Joseph G. Eixenberger1, and Fernando S. Fonseca2
1) WDP & Associates
10621 Gateway Blvd., Suite 200 Manassas, VA 20110 USA
e-mail: jeixenberger@wdpa.com
2) Brigham Young University
368R Clyde Building Provo, UT 84604 USA
email: fonseca@byu.edu
Keywords: Dry-stack, Masonry, Finite Element Model, In-Plane Shear Capacity.
Abstract. Dry-stack masonry systems are constructed without mortar between the blocks. This reduces the cost of specialty laborers and the variability in construction that exists from the application of mortar. Several dry-stack systems exist and can be subcategorized as interlocking systems or surface bonded systems.

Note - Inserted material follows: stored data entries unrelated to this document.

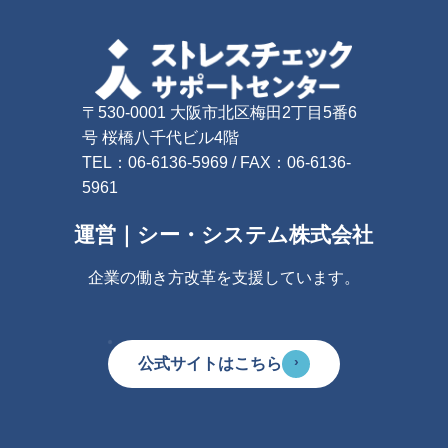
〒530-0001 大阪市北区梅田2丁目5番6
号 桜橋八千代ビル4階
TEL：06-6136-5969 / FAX：06-6136-
5961
運営｜シー・システム株式会社
企業の働き方改革を支援しています。
›
公式サイトはこちら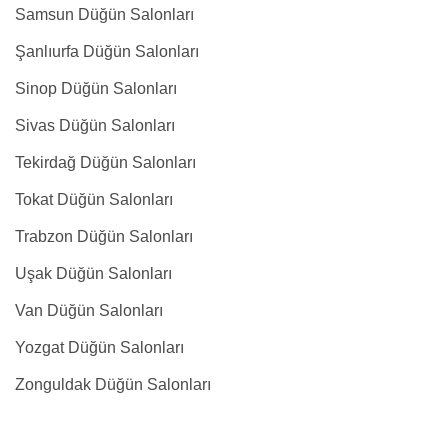
Samsun Düğün Salonları
Şanlıurfa Düğün Salonları
Sinop Düğün Salonları
Sivas Düğün Salonları
Tekirdağ Düğün Salonları
Tokat Düğün Salonları
Trabzon Düğün Salonları
Uşak Düğün Salonları
Van Düğün Salonları
Yozgat Düğün Salonları
Zonguldak Düğün Salonları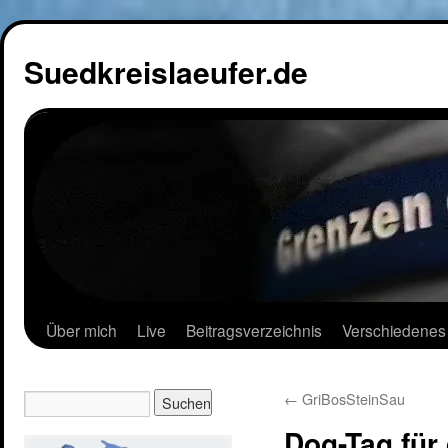
Suedkreislaeufer.de
Über mich
Live
Beitragsverzeichnis
Verschiedenes
←
GriBosSteinSau
Dog-Tag fü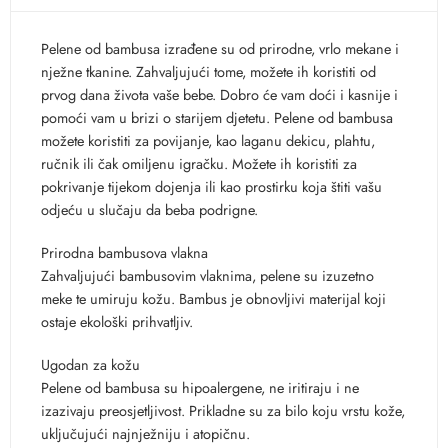
Pelene od bambusa izrađene su od prirodne, vrlo mekane i
nježne tkanine. Zahvaljujući tome, možete ih koristiti od
prvog dana života vaše bebe. Dobro će vam doći i kasnije i
pomoći vam u brizi o starijem djetetu. Pelene od bambusa
možete koristiti za povijanje, kao laganu dekicu, plahtu,
ručnik ili čak omiljenu igračku. Možete ih koristiti za
pokrivanje tijekom dojenja ili kao prostirku koja štiti vašu
odjeću u slučaju da beba podrigne.
Prirodna bambusova vlakna
Zahvaljujući bambusovim vlaknima, pelene su izuzetno
meke te umiruju kožu. Bambus je obnovljivi materijal koji
ostaje ekološki prihvatljiv.
Ugodan za kožu
Pelene od bambusa su hipoalergene, ne iritiraju i ne
izazivaju preosjetljivost. Prikladne su za bilo koju vrstu kože,
uključujući najnježniju i atopičnu.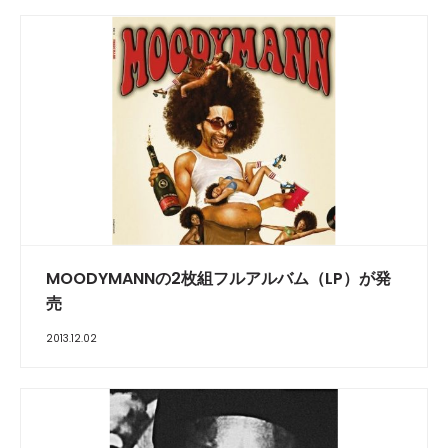
MOODYMANNの2枚組フルアルバム（LP）が発
売
2013.12.02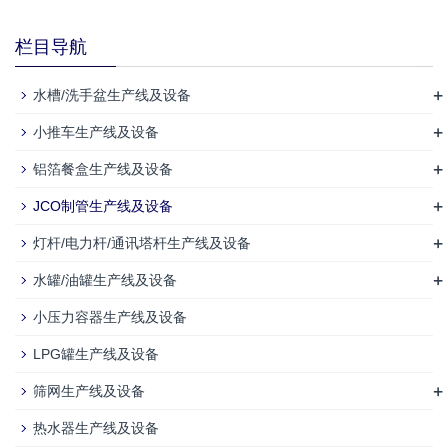
栏目导航
+
水槽/洗手盆生产线及设备
+
小推车生产线及设备
+
铝箔餐盒生产线及设备
+
JCO制管生产线及设备
+
灯杆/电力杆/通讯塔杆生产线及设备
+
水罐/油罐生产线及设备
小压力容器生产线及设备
LPG罐生产线及设备
+
筛网生产线及设备
热水器生产线及设备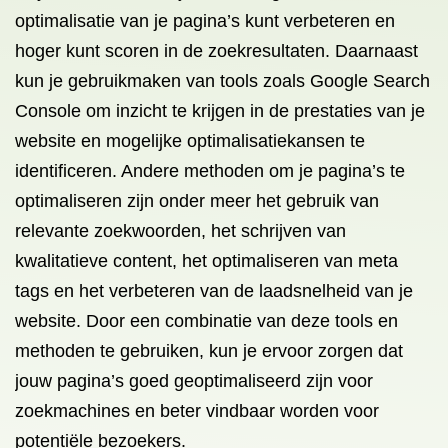
optimalisatie van je pagina’s kunt verbeteren en
hoger kunt scoren in de zoekresultaten. Daarnaast
kun je gebruikmaken van tools zoals Google Search
Console om inzicht te krijgen in de prestaties van je
website en mogelijke optimalisatiekansen te
identificeren. Andere methoden om je pagina’s te
optimaliseren zijn onder meer het gebruik van
relevante zoekwoorden, het schrijven van
kwalitatieve content, het optimaliseren van meta
tags en het verbeteren van de laadsnelheid van je
website. Door een combinatie van deze tools en
methoden te gebruiken, kun je ervoor zorgen dat
jouw pagina’s goed geoptimaliseerd zijn voor
zoekmachines en beter vindbaar worden voor
potentiële bezoekers.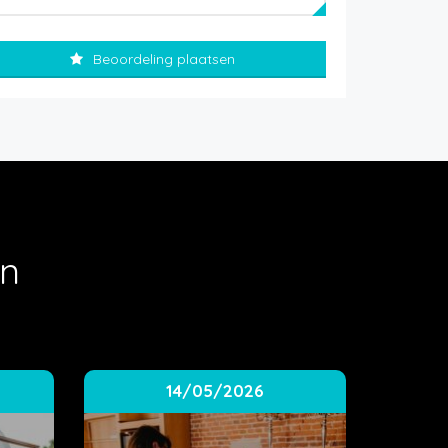
Beoordeling plaatsen
en
14/05/2026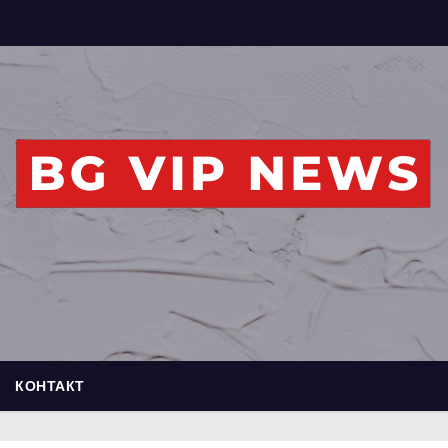
КОНТАКТ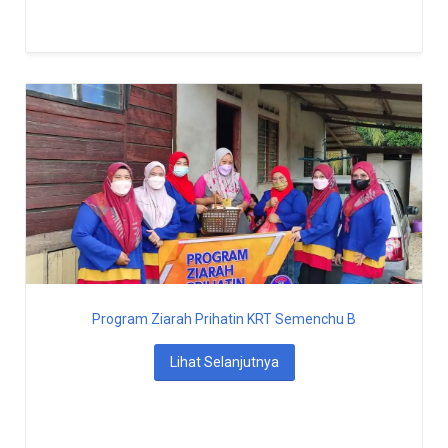
Program Ziarah Prihatin KRT Semenchu B
Lihat Selanjutnya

In interlocking systems, the blocks are connected by their geometry while in surface bonded systems the blocks are connected by a structural coating applied to the surface of the wall. This article describes a finite element model that can be used to predict the in-plane capacity and behavior of dry-stack masonry walls with a surface coating. Four walls were built and tested for their in-plane shear capacity. Two walls were unreinforced and ungrouted and two walls were reinforced and grouted at 1.22 m both vertically and horizontally. The results of these tests were used to validate the finite element model. The finite element model was developed using VecTor2. The numerical response is in good agreement to measured response. For the ungrouted unreinforced walls, the calculated maximum load was within 4% and 14% of the measured maximum loads. For the reinforced and grouted walls, the calculated maximum load was within 8% and 1% of the measured maximum loads.